9 June to 1 September 2023
Waze is a community driven navigation app that helps millions of users get to where they’re going through real-time road alerts and an up-to-the-moment map. Typically, high user retention rates indicate satisfied users who repeatedly use the Waze app over time. This project develops a churn prediction model to help prevent churn, improve user retention, and grow Waze’s business. The questions answered in this project were Who are the users most likely to churn? Why do users churn? and, When do users churn?
This project was part of my Google Advanced Data Analytics Certificate.
FINDINGS
It was established that the data is insufficient for reliably predicting user churn and that further granular data is needed on app usage and geography. Given the data, it could be determined that users who are professional drivers and who use the app more in a month are the biggest predictors of whether a user will churn or be retained.
PROJECT OVERVIEW
This was a three-stage project, in which I was involved after the first stage.

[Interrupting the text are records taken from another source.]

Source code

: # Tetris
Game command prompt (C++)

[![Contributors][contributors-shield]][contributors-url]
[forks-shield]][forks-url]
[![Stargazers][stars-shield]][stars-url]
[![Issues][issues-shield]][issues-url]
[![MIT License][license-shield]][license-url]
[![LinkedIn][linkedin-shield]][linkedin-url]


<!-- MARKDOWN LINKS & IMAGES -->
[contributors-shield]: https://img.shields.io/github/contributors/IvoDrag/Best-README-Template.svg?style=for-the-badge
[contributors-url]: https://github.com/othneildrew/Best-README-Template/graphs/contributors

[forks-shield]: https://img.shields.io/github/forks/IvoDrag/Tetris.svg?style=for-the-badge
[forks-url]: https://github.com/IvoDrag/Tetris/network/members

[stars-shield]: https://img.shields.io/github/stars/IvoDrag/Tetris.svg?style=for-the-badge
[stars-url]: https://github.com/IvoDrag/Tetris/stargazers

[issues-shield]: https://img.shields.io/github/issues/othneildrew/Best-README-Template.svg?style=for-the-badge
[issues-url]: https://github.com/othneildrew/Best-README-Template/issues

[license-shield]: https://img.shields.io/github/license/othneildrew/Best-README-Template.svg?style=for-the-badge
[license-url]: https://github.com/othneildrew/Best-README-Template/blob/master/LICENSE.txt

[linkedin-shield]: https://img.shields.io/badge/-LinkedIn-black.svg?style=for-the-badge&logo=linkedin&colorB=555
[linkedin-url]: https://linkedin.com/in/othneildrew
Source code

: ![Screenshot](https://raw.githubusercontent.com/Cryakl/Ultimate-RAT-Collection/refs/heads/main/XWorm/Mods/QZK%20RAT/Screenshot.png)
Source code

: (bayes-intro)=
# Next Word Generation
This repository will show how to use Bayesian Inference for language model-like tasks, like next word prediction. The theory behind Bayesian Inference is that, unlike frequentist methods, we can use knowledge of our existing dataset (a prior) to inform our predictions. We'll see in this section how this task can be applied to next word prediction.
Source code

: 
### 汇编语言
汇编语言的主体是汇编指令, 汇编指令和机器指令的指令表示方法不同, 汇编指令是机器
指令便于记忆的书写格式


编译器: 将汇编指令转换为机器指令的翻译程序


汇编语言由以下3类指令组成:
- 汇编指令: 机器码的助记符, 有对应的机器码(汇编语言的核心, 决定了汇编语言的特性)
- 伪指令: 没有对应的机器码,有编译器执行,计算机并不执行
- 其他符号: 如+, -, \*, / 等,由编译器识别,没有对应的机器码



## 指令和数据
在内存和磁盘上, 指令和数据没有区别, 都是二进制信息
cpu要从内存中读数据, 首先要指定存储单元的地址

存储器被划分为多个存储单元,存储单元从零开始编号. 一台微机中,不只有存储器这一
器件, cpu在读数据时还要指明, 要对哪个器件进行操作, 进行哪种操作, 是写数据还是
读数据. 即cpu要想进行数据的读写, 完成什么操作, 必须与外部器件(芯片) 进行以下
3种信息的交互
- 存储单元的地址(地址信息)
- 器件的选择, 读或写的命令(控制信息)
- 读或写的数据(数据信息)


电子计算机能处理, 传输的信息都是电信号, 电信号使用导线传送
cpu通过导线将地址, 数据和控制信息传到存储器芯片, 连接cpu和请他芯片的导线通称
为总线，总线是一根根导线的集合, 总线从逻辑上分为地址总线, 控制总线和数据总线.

Jupyter Notebooks of code I wrote are found in this repository for stages 2 through 5.
- Data was imported and explored for useful user churn information
- A project proposal was accepted by Waze for an in-depth EDA (stage 2), statistical testing (stage 3), and predictive modelling (stages 4 & 5)
- Churn rate is highest for users who didn’t drive using the app much in the last month
- Device types had similar churn rates
- Key conclusion: Statistical tests need to be run on variable classes (e.g., device used) to determine significant relationships with churn
- Calculations show that iPhone users have a higher average use of the app compared to Android users
- However, this difference is not statistically significant
- Key conclusion: More marketing-relevant data is needed for statistically examining churn by device use and other variables.
- Ran a binomial logistic regression with slightly better than benchmark precision but very low recall
- Contrary to what was expected from EDA findings, the amount of driving was the second-least-important variable for predicting churn
- Features of interest were extracted, and a random forest model and a GBM model on predicting user churn were developed and performances compared
- The GBM outperformed the random forest model, and it had similar levels of precision and accuracy to the logistic regression, with a much better (though still unsatisfactory) recall score
- The models confirmed the insufficiency of the data and the need for driver-level data collection (e.g., drive times and geographic information) and user interaction with the app (e.g., input a road hazard).